**WORK TO COMPLETE:**
Print the whole listing again exactly as it stands, leaving out any images.

-------

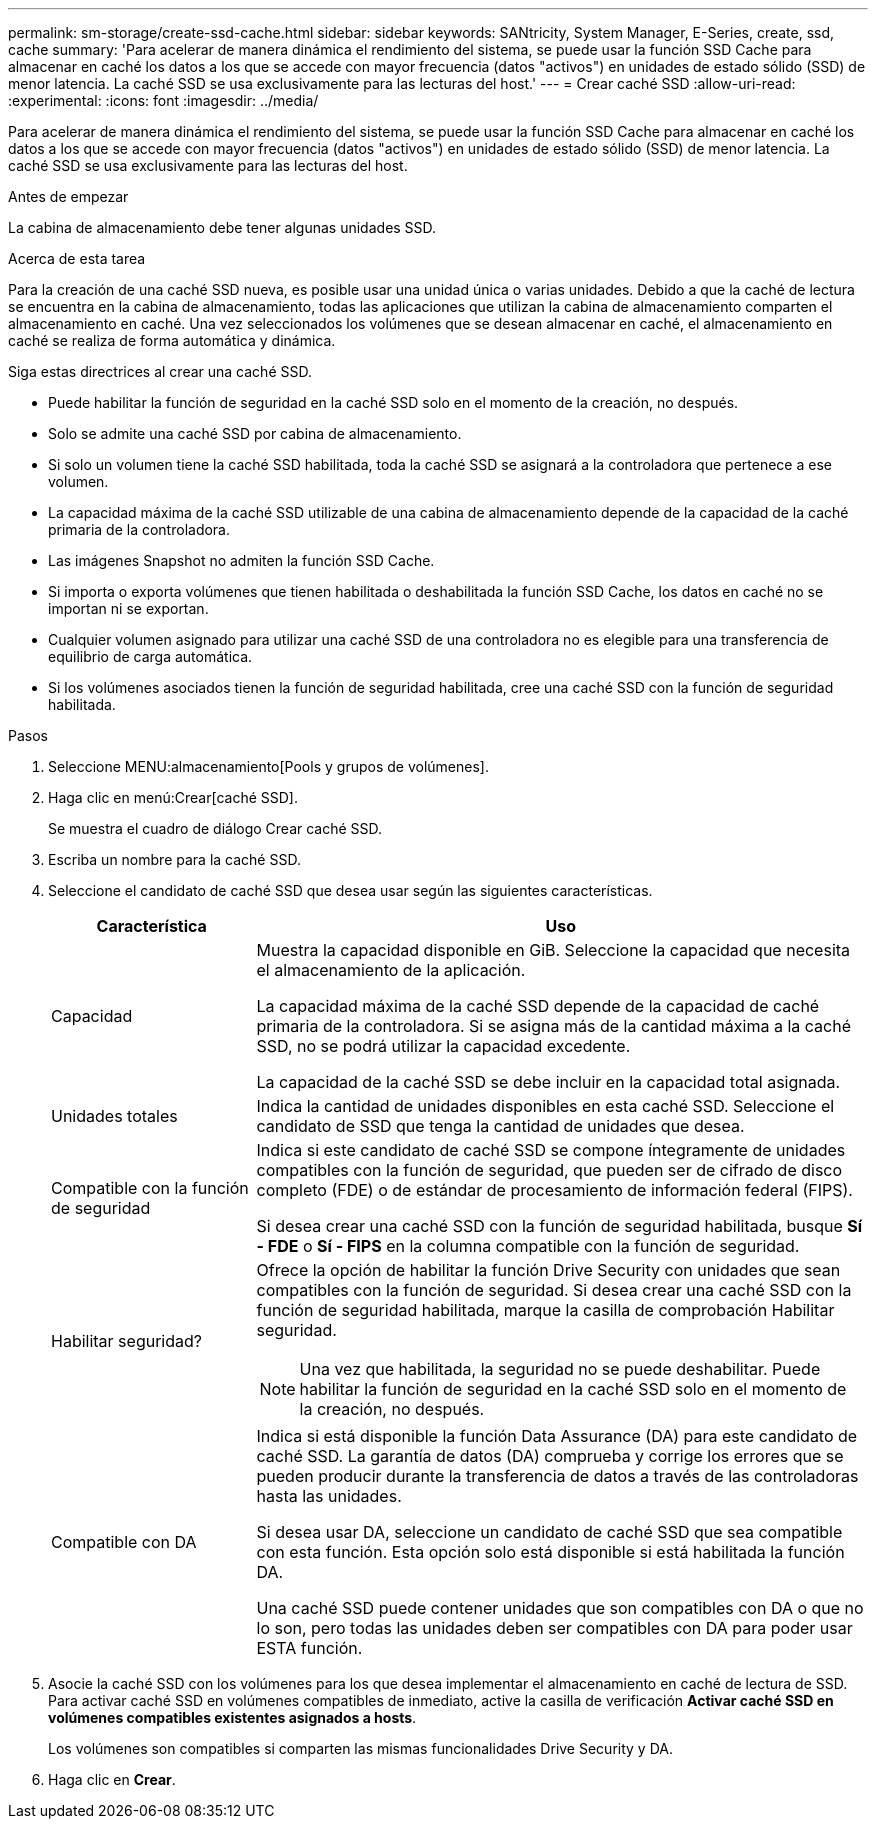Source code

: ---
permalink: sm-storage/create-ssd-cache.html 
sidebar: sidebar 
keywords: SANtricity, System Manager, E-Series, create, ssd, cache 
summary: 'Para acelerar de manera dinámica el rendimiento del sistema, se puede usar la función SSD Cache para almacenar en caché los datos a los que se accede con mayor frecuencia (datos "activos") en unidades de estado sólido (SSD) de menor latencia. La caché SSD se usa exclusivamente para las lecturas del host.' 
---
= Crear caché SSD
:allow-uri-read: 
:experimental: 
:icons: font
:imagesdir: ../media/


[role="lead"]
Para acelerar de manera dinámica el rendimiento del sistema, se puede usar la función SSD Cache para almacenar en caché los datos a los que se accede con mayor frecuencia (datos "activos") en unidades de estado sólido (SSD) de menor latencia. La caché SSD se usa exclusivamente para las lecturas del host.

.Antes de empezar
La cabina de almacenamiento debe tener algunas unidades SSD.

.Acerca de esta tarea
Para la creación de una caché SSD nueva, es posible usar una unidad única o varias unidades. Debido a que la caché de lectura se encuentra en la cabina de almacenamiento, todas las aplicaciones que utilizan la cabina de almacenamiento comparten el almacenamiento en caché. Una vez seleccionados los volúmenes que se desean almacenar en caché, el almacenamiento en caché se realiza de forma automática y dinámica.

Siga estas directrices al crear una caché SSD.

* Puede habilitar la función de seguridad en la caché SSD solo en el momento de la creación, no después.
* Solo se admite una caché SSD por cabina de almacenamiento.
* Si solo un volumen tiene la caché SSD habilitada, toda la caché SSD se asignará a la controladora que pertenece a ese volumen.
* La capacidad máxima de la caché SSD utilizable de una cabina de almacenamiento depende de la capacidad de la caché primaria de la controladora.
* Las imágenes Snapshot no admiten la función SSD Cache.
* Si importa o exporta volúmenes que tienen habilitada o deshabilitada la función SSD Cache, los datos en caché no se importan ni se exportan.
* Cualquier volumen asignado para utilizar una caché SSD de una controladora no es elegible para una transferencia de equilibrio de carga automática.
* Si los volúmenes asociados tienen la función de seguridad habilitada, cree una caché SSD con la función de seguridad habilitada.


.Pasos
. Seleccione MENU:almacenamiento[Pools y grupos de volúmenes].
. Haga clic en menú:Crear[caché SSD].
+
Se muestra el cuadro de diálogo Crear caché SSD.

. Escriba un nombre para la caché SSD.
. Seleccione el candidato de caché SSD que desea usar según las siguientes características.
+
[cols="25h,~"]
|===
| Característica | Uso 


 a| 
Capacidad
 a| 
Muestra la capacidad disponible en GiB. Seleccione la capacidad que necesita el almacenamiento de la aplicación.

La capacidad máxima de la caché SSD depende de la capacidad de caché primaria de la controladora. Si se asigna más de la cantidad máxima a la caché SSD, no se podrá utilizar la capacidad excedente.

La capacidad de la caché SSD se debe incluir en la capacidad total asignada.



 a| 
Unidades totales
 a| 
Indica la cantidad de unidades disponibles en esta caché SSD. Seleccione el candidato de SSD que tenga la cantidad de unidades que desea.



 a| 
Compatible con la función de seguridad
 a| 
Indica si este candidato de caché SSD se compone íntegramente de unidades compatibles con la función de seguridad, que pueden ser de cifrado de disco completo (FDE) o de estándar de procesamiento de información federal (FIPS).

Si desea crear una caché SSD con la función de seguridad habilitada, busque *Sí - FDE* o *Sí - FIPS* en la columna compatible con la función de seguridad.



 a| 
Habilitar seguridad?
 a| 
Ofrece la opción de habilitar la función Drive Security con unidades que sean compatibles con la función de seguridad. Si desea crear una caché SSD con la función de seguridad habilitada, marque la casilla de comprobación Habilitar seguridad.

[NOTE]
====
Una vez que habilitada, la seguridad no se puede deshabilitar. Puede habilitar la función de seguridad en la caché SSD solo en el momento de la creación, no después.

====


 a| 
Compatible con DA
 a| 
Indica si está disponible la función Data Assurance (DA) para este candidato de caché SSD. La garantía de datos (DA) comprueba y corrige los errores que se pueden producir durante la transferencia de datos a través de las controladoras hasta las unidades.

Si desea usar DA, seleccione un candidato de caché SSD que sea compatible con esta función. Esta opción solo está disponible si está habilitada la función DA.

Una caché SSD puede contener unidades que son compatibles con DA o que no lo son, pero todas las unidades deben ser compatibles con DA para poder usar ESTA función.

|===
. Asocie la caché SSD con los volúmenes para los que desea implementar el almacenamiento en caché de lectura de SSD. Para activar caché SSD en volúmenes compatibles de inmediato, active la casilla de verificación *Activar caché SSD en volúmenes compatibles existentes asignados a hosts*.
+
Los volúmenes son compatibles si comparten las mismas funcionalidades Drive Security y DA.

. Haga clic en *Crear*.

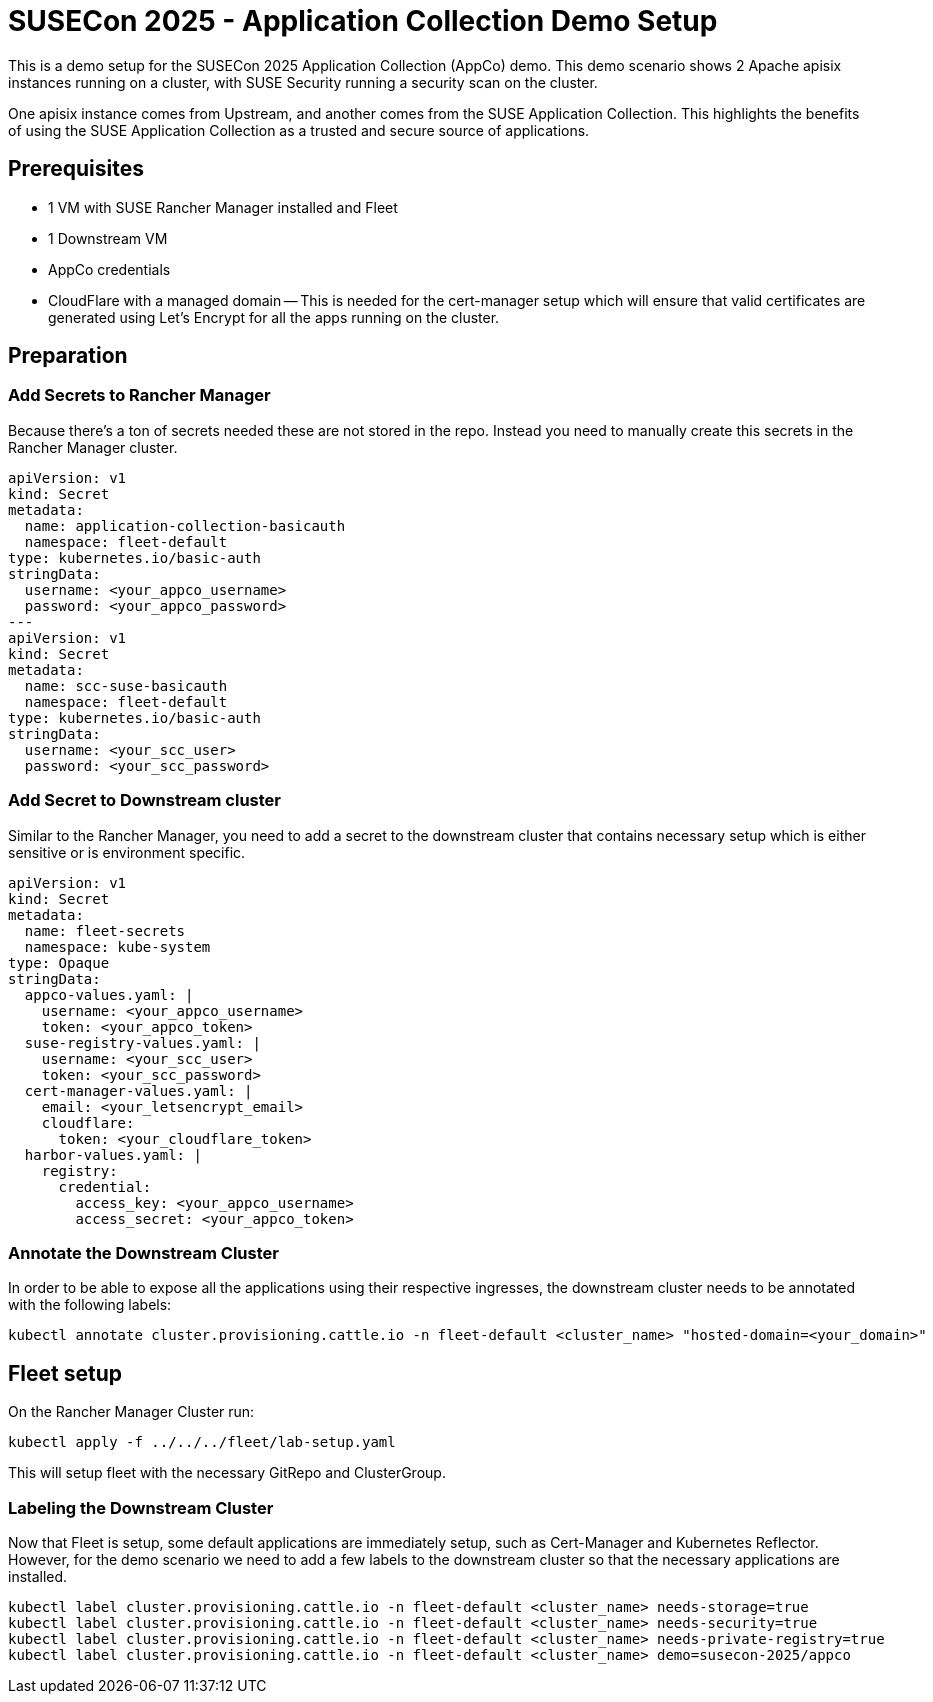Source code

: = SUSECon 2025 - Application Collection Demo Setup

This is a demo setup for the SUSECon 2025 Application Collection (AppCo) demo. This demo scenario shows 2 Apache apisix instances running on a cluster, with SUSE Security running a security scan on the cluster.

One apisix instance comes from Upstream, and another comes from the SUSE Application Collection. This highlights the benefits of using the SUSE Application Collection as a trusted and secure source of applications.

== Prerequisites

- 1 VM with SUSE Rancher Manager installed and Fleet
- 1 Downstream VM
- AppCo credentials
- CloudFlare with a managed domain
  -- This is needed for the cert-manager setup which will ensure that valid certificates are generated using Let's Encrypt for all the apps running on the cluster.

== Preparation

=== Add Secrets to Rancher Manager

Because there's a ton of secrets needed these are not stored in the repo. Instead you need to manually create this secrets in the Rancher Manager cluster.

```yaml
apiVersion: v1
kind: Secret
metadata:
  name: application-collection-basicauth
  namespace: fleet-default
type: kubernetes.io/basic-auth
stringData:
  username: <your_appco_username>
  password: <your_appco_password>
---
apiVersion: v1
kind: Secret
metadata:
  name: scc-suse-basicauth
  namespace: fleet-default
type: kubernetes.io/basic-auth
stringData:
  username: <your_scc_user>
  password: <your_scc_password>
```

=== Add Secret to Downstream cluster

Similar to the Rancher Manager, you need to add a secret to the downstream cluster that contains necessary setup which is either sensitive or is environment specific.

```yaml
apiVersion: v1
kind: Secret
metadata:
  name: fleet-secrets
  namespace: kube-system
type: Opaque
stringData:
  appco-values.yaml: |
    username: <your_appco_username>
    token: <your_appco_token>
  suse-registry-values.yaml: |
    username: <your_scc_user>
    token: <your_scc_password>
  cert-manager-values.yaml: |
    email: <your_letsencrypt_email>
    cloudflare:
      token: <your_cloudflare_token>
  harbor-values.yaml: |
    registry:
      credential:
        access_key: <your_appco_username>
        access_secret: <your_appco_token>
```

=== Annotate the Downstream Cluster

In order to be able to expose all the applications using their respective ingresses, the downstream cluster needs to be annotated with the following labels:

```bash
kubectl annotate cluster.provisioning.cattle.io -n fleet-default <cluster_name> "hosted-domain=<your_domain>"
```

== Fleet setup

On the Rancher Manager Cluster run:
```bash
kubectl apply -f ../../../fleet/lab-setup.yaml
```

This will setup fleet with the necessary GitRepo and ClusterGroup.

=== Labeling the Downstream Cluster

Now that Fleet is setup, some default applications are immediately setup, such as Cert-Manager and Kubernetes Reflector. However, for the demo scenario we need to add a few labels to the downstream cluster so that the necessary applications are installed.

```bash
kubectl label cluster.provisioning.cattle.io -n fleet-default <cluster_name> needs-storage=true
kubectl label cluster.provisioning.cattle.io -n fleet-default <cluster_name> needs-security=true
kubectl label cluster.provisioning.cattle.io -n fleet-default <cluster_name> needs-private-registry=true
kubectl label cluster.provisioning.cattle.io -n fleet-default <cluster_name> demo=susecon-2025/appco
```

-------

**WRITTEN SOLUTION:**
Source code

: ---
permalink: sm-storage/create-ssd-cache.html 
sidebar: sidebar 
keywords: SANtricity, System Manager, E-Series, create, ssd, cache 
summary: 'Para acelerar de manera dinámica el rendimiento del sistema, se puede usar la función SSD Cache para almacenar en caché los datos a los que se accede con mayor frecuencia (datos "activos") en unidades de estado sólido (SSD) de menor latencia. La caché SSD se usa exclusivamente para las lecturas del host.' 
---
= Crear caché SSD
:allow-uri-read: 
:experimental: 
:icons: font
:imagesdir: ../media/


[role="lead"]
Para acelerar de manera dinámica el rendimiento del sistema, se puede usar la función SSD Cache para almacenar en caché los datos a los que se accede con mayor frecuencia (datos "activos") en unidades de estado sólido (SSD) de menor latencia. La caché SSD se usa exclusivamente para las lecturas del host.

.Antes de empezar
La cabina de almacenamiento debe tener algunas unidades SSD.

.Acerca de esta tarea
Para la creación de una caché SSD nueva, es posible usar una unidad única o varias unidades. Debido a que la caché de lectura se encuentra en la cabina de almacenamiento, todas las aplicaciones que utilizan la cabina de almacenamiento comparten el almacenamiento en caché. Una vez seleccionados los volúmenes que se desean almacenar en caché, el almacenamiento en caché se realiza de forma automática y dinámica.

Siga estas directrices al crear una caché SSD.

* Puede habilitar la función de seguridad en la caché SSD solo en el momento de la creación, no después.
* Solo se admite una caché SSD por cabina de almacenamiento.
* Si solo un volumen tiene la caché SSD habilitada, toda la caché SSD se asignará a la controladora que pertenece a ese volumen.
* La capacidad máxima de la caché SSD utilizable de una cabina de almacenamiento depende de la capacidad de la caché primaria de la controladora.
* Las imágenes Snapshot no admiten la función SSD Cache.
* Si importa o exporta volúmenes que tienen habilitada o deshabilitada la función SSD Cache, los datos en caché no se importan ni se exportan.
* Cualquier volumen asignado para utilizar una caché SSD de una controladora no es elegible para una transferencia de equilibrio de carga automática.
* Si los volúmenes asociados tienen la función de seguridad habilitada, cree una caché SSD con la función de seguridad habilitada.


.Pasos
. Seleccione MENU:almacenamiento[Pools y grupos de volúmenes].
. Haga clic en menú:Crear[caché SSD].
+
Se muestra el cuadro de diálogo Crear caché SSD.

. Escriba un nombre para la caché SSD.
. Seleccione el candidato de caché SSD que desea usar según las siguientes características.
+
[cols="25h,~"]
|===
| Característica | Uso 


 a| 
Capacidad
 a| 
Muestra la capacidad disponible en GiB. Seleccione la capacidad que necesita el almacenamiento de la aplicación.

La capacidad máxima de la caché SSD depende de la capacidad de caché primaria de la controladora. Si se asigna más de la cantidad máxima a la caché SSD, no se podrá utilizar la capacidad excedente.

La capacidad de la caché SSD se debe incluir en la capacidad total asignada.



 a| 
Unidades totales
 a| 
Indica la cantidad de unidades disponibles en esta caché SSD. Seleccione el candidato de SSD que tenga la cantidad de unidades que desea.



 a| 
Compatible con la función de seguridad
 a| 
Indica si este candidato de caché SSD se compone íntegramente de unidades compatibles con la función de seguridad, que pueden ser de cifrado de disco completo (FDE) o de estándar de procesamiento de información federal (FIPS).

Si desea crear una caché SSD con la función de seguridad habilitada, busque *Sí - FDE* o *Sí - FIPS* en la columna compatible con la función de seguridad.



 a| 
Habilitar seguridad?
 a| 
Ofrece la opción de habilitar la función Drive Security con unidades que sean compatibles con la función de seguridad. Si desea crear una caché SSD con la función de seguridad habilitada, marque la casilla de comprobación Habilitar seguridad.

[NOTE]
====
Una vez que habilitada, la seguridad no se puede deshabilitar. Puede habilitar la función de seguridad en la caché SSD solo en el momento de la creación, no después.

====


 a| 
Compatible con DA
 a| 
Indica si está disponible la función Data Assurance (DA) para este candidato de caché SSD. La garantía de datos (DA) comprueba y corrige los errores que se pueden producir durante la transferencia de datos a través de las controladoras hasta las unidades.

Si desea usar DA, seleccione un candidato de caché SSD que sea compatible con esta función. Esta opción solo está disponible si está habilitada la función DA.

Una caché SSD puede contener unidades que son compatibles con DA o que no lo son, pero todas las unidades deben ser compatibles con DA para poder usar ESTA función.

|===
. Asocie la caché SSD con los volúmenes para los que desea implementar el almacenamiento en caché de lectura de SSD. Para activar caché SSD en volúmenes compatibles de inmediato, active la casilla de verificación *Activar caché SSD en volúmenes compatibles existentes asignados a hosts*.
+
Los volúmenes son compatibles si comparten las mismas funcionalidades Drive Security y DA.

. Haga clic en *Crear*.

Source code

: = SUSECon 2025 - Application Collection Demo Setup

This is a demo setup for the SUSECon 2025 Application Collection (AppCo) demo. This demo scenario shows 2 Apache apisix instances running on a cluster, with SUSE Security running a security scan on the cluster.

One apisix instance comes from Upstream, and another comes from the SUSE Application Collection. This highlights the benefits of using the SUSE Application Collection as a trusted and secure source of applications.

== Prerequisites

- 1 VM with SUSE Rancher Manager installed and Fleet
- 1 Downstream VM
- AppCo credentials
- CloudFlare with a managed domain
  -- This is needed for the cert-manager setup which will ensure that valid certificates are generated using Let's Encrypt for all the apps running on the cluster.

== Preparation

=== Add Secrets to Rancher Manager

Because there's a ton of secrets needed these are not stored in the repo. Instead you need to manually create this secrets in the Rancher Manager cluster.

```yaml
apiVersion: v1
kind: Secret
metadata:
  name: application-collection-basicauth
  namespace: fleet-default
type: kubernetes.io/basic-auth
stringData:
  username: <your_appco_username>
  password: <your_appco_password>
---
apiVersion: v1
kind: Secret
metadata:
  name: scc-suse-basicauth
  namespace: fleet-default
type: kubernetes.io/basic-auth
stringData:
  username: <your_scc_user>
  password: <your_scc_password>
```

=== Add Secret to Downstream cluster

Similar to the Rancher Manager, you need to add a secret to the downstream cluster that contains necessary setup which is either sensitive or is environment specific.

```yaml
apiVersion: v1
kind: Secret
metadata:
  name: fleet-secrets
  namespace: kube-system
type: Opaque
stringData:
  appco-values.yaml: |
    username: <your_appco_username>
    token: <your_appco_token>
  suse-registry-values.yaml: |
    username: <your_scc_user>
    token: <your_scc_password>
  cert-manager-values.yaml: |
    email: <your_letsencrypt_email>
    cloudflare:
      token: <your_cloudflare_token>
  harbor-values.yaml: |
    registry:
      credential:
        access_key: <your_appco_username>
        access_secret: <your_appco_token>
```

=== Annotate the Downstream Cluster

In order to be able to expose all the applications using their respective ingresses, the downstream cluster needs to be annotated with the following labels:

```bash
kubectl annotate cluster.provisioning.cattle.io -n fleet-default <cluster_name> "hosted-domain=<your_domain>"
```

== Fleet setup

On the Rancher Manager Cluster run:
```bash
kubectl apply -f ../../../fleet/lab-setup.yaml
```

This will setup fleet with the necessary GitRepo and ClusterGroup.

=== Labeling the Downstream Cluster

Now that Fleet is setup, some default applications are immediately setup, such as Cert-Manager and Kubernetes Reflector. However, for the demo scenario we need to add a few labels to the downstream cluster so that the necessary applications are installed.

```bash
kubectl label cluster.provisioning.cattle.io -n fleet-default <cluster_name> needs-storage=true
kubectl label cluster.provisioning.cattle.io -n fleet-default <cluster_name> needs-security=true
kubectl label cluster.provisioning.cattle.io -n fleet-default <cluster_name> needs-private-registry=true
kubectl label cluster.provisioning.cattle.io -n fleet-default <cluster_name> demo=susecon-2025/appco
```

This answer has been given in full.